File Under 2018 #36: Dead on Arrival
/What it's about: Sam Collins is a pharmaceutical rep who specializes in vaccines. He is invited to a swanky New Year's Eve party at a doctor's Louisiana estate in order to broker a deal. But the next morning, Collins isn't feeling too good and ultimately ends up on the side of a country highway with a quick and debilitating sickness. When he comes to in a hospital, he is given the bad news that sudden illness is due to a rare poison that only gives him about 24 hours to live. But his own murder investigation isn't the only one he's become mixed up in.
Unorganized thoughts:
Ah, the opening scene cutting to an intertitle that says "12 Hours Earlier." I love films that do that! I just couldn't wait to find out what led our primary character to the sticky situation we find him in.

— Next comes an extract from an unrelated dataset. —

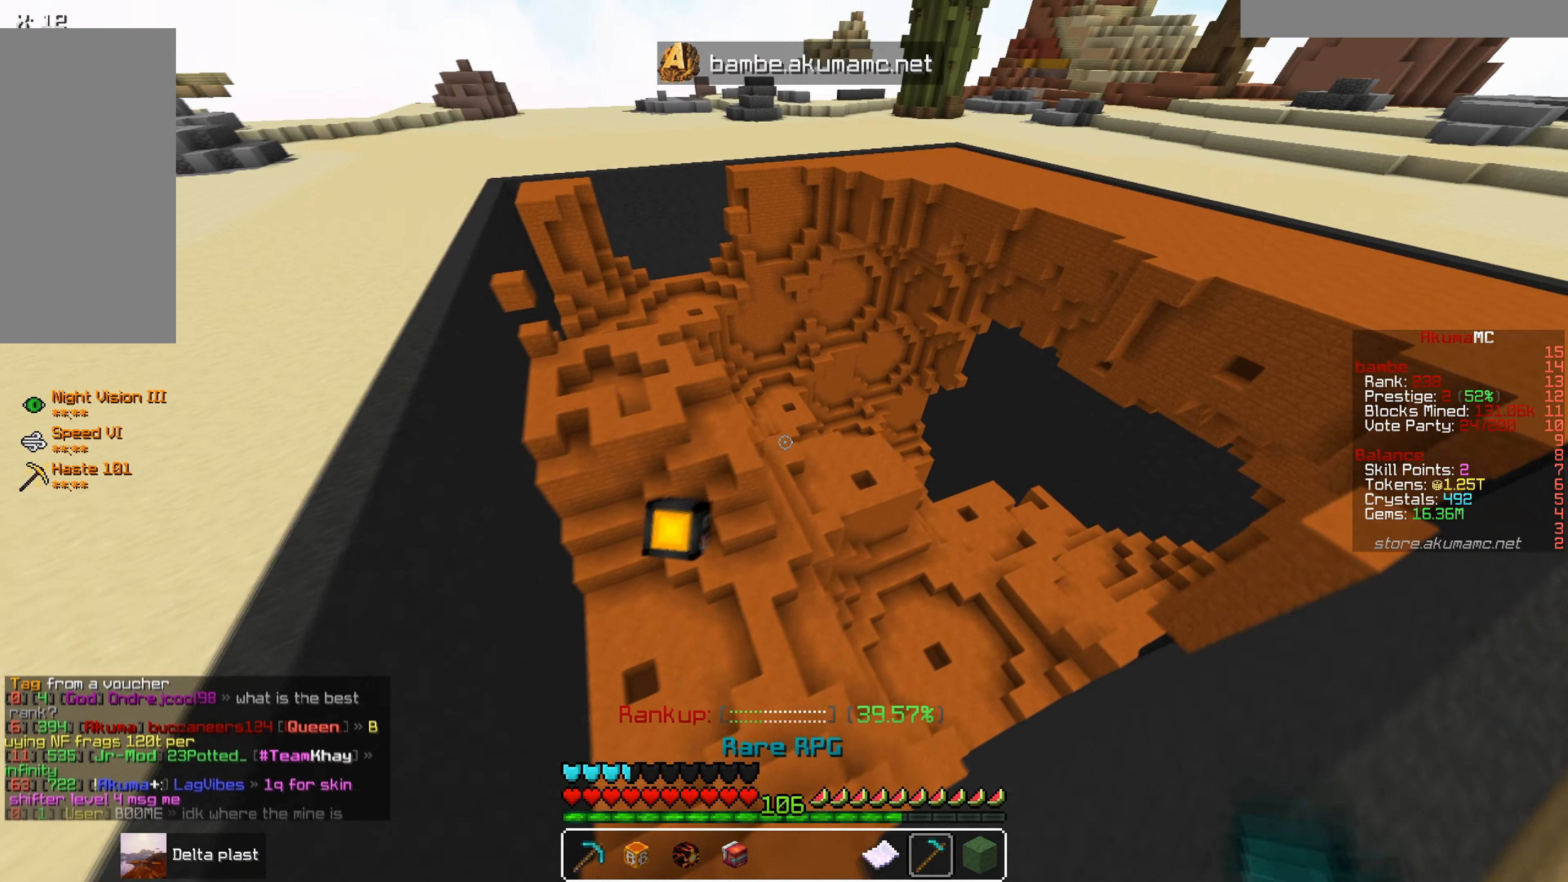
{"keys": ["d"], "mouse": ["right"], "events": [[234, "w", "up"], [450, "mouse_right", "down"]]}
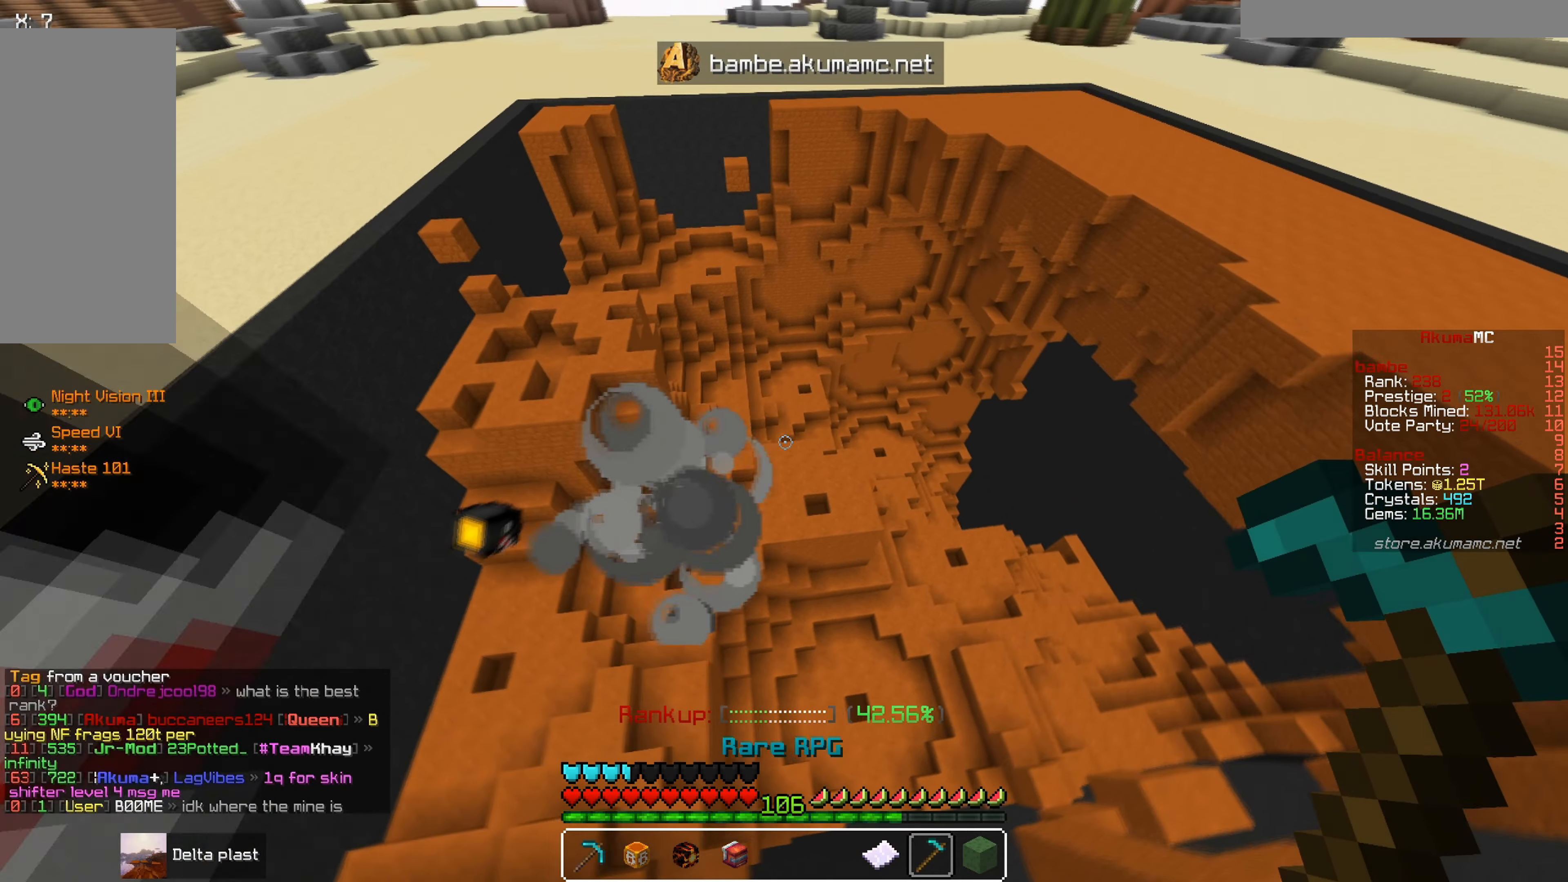
{"keys": ["d", "s"], "mouse": ["right"], "events": [[67, "mouse_right", "up"], [317, "mouse_right", "down"], [434, "s", "down"]]}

Dead on Arrival is a low production film with all the trappings: stilted acting, on-the-nose dialogue, generically awful music, and a thriller plot that isn't too far off late-nite Cinemax.
There is a conversation early on that is almost literally "How about that vaccine stuff? I've heard that it does more harm than good," to which the vaccine rep replied "I guess it depends on who you ask." Which, no.
Another great bit of dialogue: "Everybody's got a transvestite story around these parts."
The film's sense of location is at times its best aspect while also a very movie version of Louisiana. It is a swampy, good-ol-boysy environment that does add some much needed flavor to an otherwise generic film. Then again, scenes like a meeting with a voodoo doctor are incredibly cliche, complete with a put-on Miss Cleo accent. This particular scene also comes out of absolute nowhere, though it could be expected based on all the Louisiana markers it hits. This character is also strangely the only black character in the film.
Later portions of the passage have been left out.